EU Competition Rule Irks British Ports
British Ports Association chief executive Richard Ballantyne has warned of ‘distortion of port markets’ that could result from the European Commission‘s adoption the new state aid law workaround for EU member states.
BPA represents 350 ports, terminal operators and port facilities accounting for 96% of the UK economy.
Its executive has critiqued the General Block Exemption Regulations (GBER), which let complying EU member states get around seeking EU permission for making grants to companies.
It targets easing aid-granting for governments at national, regional and local level, letting them fund more job creators and SMEs, the EU said.
GBER weakens the state aid restrictions included in the EU’s Communication on State Aid Modernisation (SAM), adopted in 2012, intended to ensure investments boost competitiveness.
British Ports Association Chief Executive Richard Ballantyne said: "While we fully appreciate the diverse nature of the European ports industry, we are disappointed that the revised GBER does not do more to limit potential market distortion.
“The GBER now effectively means that subsided dredging activity can be exempted from state aid restrictions.
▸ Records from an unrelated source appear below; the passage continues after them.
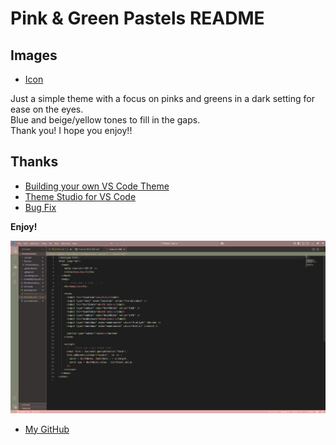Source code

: # Pink & Green Pastels README

## Images

* [Icon](https://iconduck.com/emojis/44399/peach)

Just a simple theme with a focus on pinks and greens in a dark setting for ease on the eyes.<br>
Blue and beige/yellow tones to fill in the gaps.<br>
Thank you! I hope you enjoy!!

## Thanks

* [Building your own VS Code Theme](https://www.youtube.com/watch?v=FeApSxfazVg&t=1777s)
* [Theme Studio for VS Code](https://themes.vscode.one/faq)
* [Bug Fix](https://github.com/microsoft/vscode-vsce/issues/835)

**Enjoy!**

![Example in HTML](https://github.com/SebulaET/PinkAndGreen/blob/main/htmlExample.png?raw=true)
* [My GitHub](https://github.com/SebulaET)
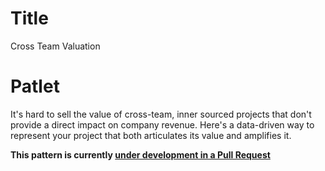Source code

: # Title

Cross Team Valuation

# Patlet

It's hard to sell the value of cross-team, inner sourced projects that don't provide a direct impact on company revenue. Here's a data-driven way to represent your project that both articulates its value and amplifies it.

**This pattern is currently [under development in a Pull Request](https://github.com/InnerSourceCommons/InnerSourcePatterns/pull/87)**
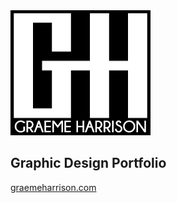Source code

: <img src="https://github.com/GraemeHarrison/Portfolio/blob/gh-pages/assets/img/logo.png?raw=true">

## Graphic Design Portfolio
[graemeharrison.com](https://www.graemeharrison.com)
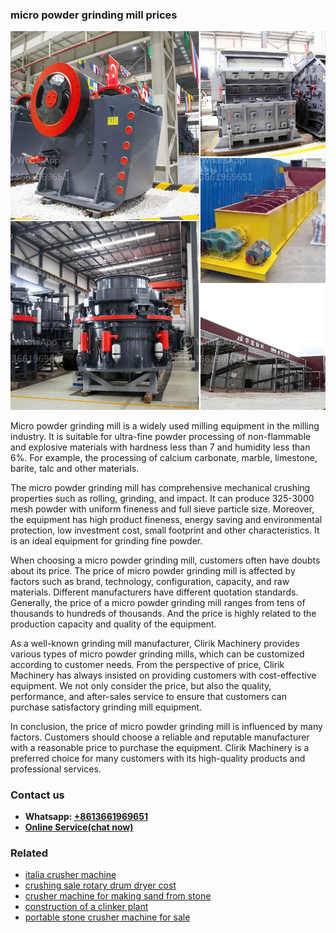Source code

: <h3>micro powder grinding mill prices</h3><img src='1703042218.jpg' alt=''><p>Micro powder grinding mill is a widely used milling equipment in the milling industry. It is suitable for ultra-fine powder processing of non-flammable and explosive materials with hardness less than 7 and humidity less than 6%. For example, the processing of calcium carbonate, marble, limestone, barite, talc and other materials.</p><p>The micro powder grinding mill has comprehensive mechanical crushing properties such as rolling, grinding, and impact. It can produce 325-3000 mesh powder with uniform fineness and full sieve particle size. Moreover, the equipment has high product fineness, energy saving and environmental protection, low investment cost, small footprint and other characteristics. It is an ideal equipment for grinding fine powder.</p><p>When choosing a micro powder grinding mill, customers often have doubts about its price. The price of micro powder grinding mill is affected by factors such as brand, technology, configuration, capacity, and raw materials. Different manufacturers have different quotation standards. Generally, the price of a micro powder grinding mill ranges from tens of thousands to hundreds of thousands. And the price is highly related to the production capacity and quality of the equipment.</p><p>As a well-known grinding mill manufacturer, Clirik Machinery provides various types of micro powder grinding mills, which can be customized according to customer needs. From the perspective of price, Clirik Machinery has always insisted on providing customers with cost-effective equipment. We not only consider the price, but also the quality, performance, and after-sales service to ensure that customers can purchase satisfactory grinding mill equipment.</p><p>In conclusion, the price of micro powder grinding mill is influenced by many factors. Customers should choose a reliable and reputable manufacturer with a reasonable price to purchase the equipment. Clirik Machinery is a preferred choice for many customers with its high-quality products and professional services.</p><h3>Contact us</h3><ul><li><strong>Whatsapp:&nbsp;<a href="https://wa.me/8613661969651">+8613661969651</a></strong></li><li><a href="https://swt.shibang-china.com/?git&amp;zhl&amp;micro powder grinding mill prices"><strong>Online Service(chat now)</strong></a></li></ul><h3>Related</h3><ul><li><a href='italia crusher machine.md'>italia crusher machine</a></li><li><a href='crushing sale rotary drum dryer cost.md'>crushing sale rotary drum dryer cost</a></li><li><a href='crusher machine for making sand from stone.md'>crusher machine for making sand from stone</a></li><li><a href='construction of a clinker plant.md'>construction of a clinker plant</a></li><li><a href='portable stone crusher machine for sale.md'>portable stone crusher machine for sale</a></li></ul>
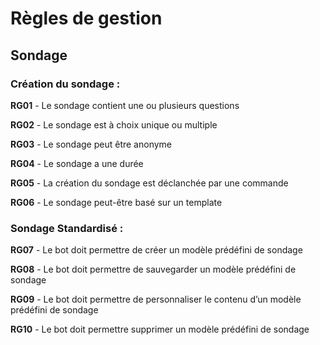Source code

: # Règles de gestion

## Sondage

### Création du sondage :

**RG01** - Le sondage contient une ou plusieurs questions

**RG02** - Le sondage est à choix unique ou multiple

**RG03** - Le sondage peut être anonyme

**RG04** - Le sondage a une durée

**RG05** - La création du sondage est déclanchée par une commande

**RG06** - Le sondage peut-être basé sur un template

### Sondage Standardisé :

**RG07** - Le bot doit permettre de créer un modèle prédéfini de sondage

**RG08** - Le bot doit permettre de sauvegarder un modèle prédéfini de sondage

**RG09** - Le bot doit permettre de personnaliser le contenu d’un modèle prédéfini de sondage

**RG10** - Le bot doit permettre supprimer un modèle prédéfini de sondage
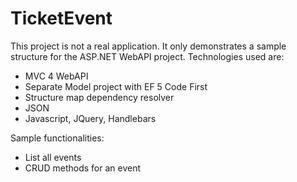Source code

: TicketEvent
===========

This project is not a real application. It only demonstrates a sample structure for the ASP.NET WebAPI project. Technologies used are:

- MVC 4 WebAPI
- Separate Model project with EF 5 Code First
- Structure map dependency resolver
- JSON
- Javascript, JQuery, Handlebars


Sample functionalities:

- List all events
- CRUD methods for an event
A number of British ports have voiced concerns about subsidies for both capital projects and maintenance dredging at European ports, potentially disadvantaging the UK’s private sector ports industry."
BPA further has released a statement supporting UK Prime Minister Teresa May’s commitment to ‘frictionless trade’ following the UK’s departure from the EU.
It wants to ensure that Brexit negotiations lead to an agreement where no additional burdens are placed at UK frontiers and borders, including for foreign fishing vessels.
It also supports the construction of an ultra-deep water port for oil and gas platform decommissioning in the North Sea.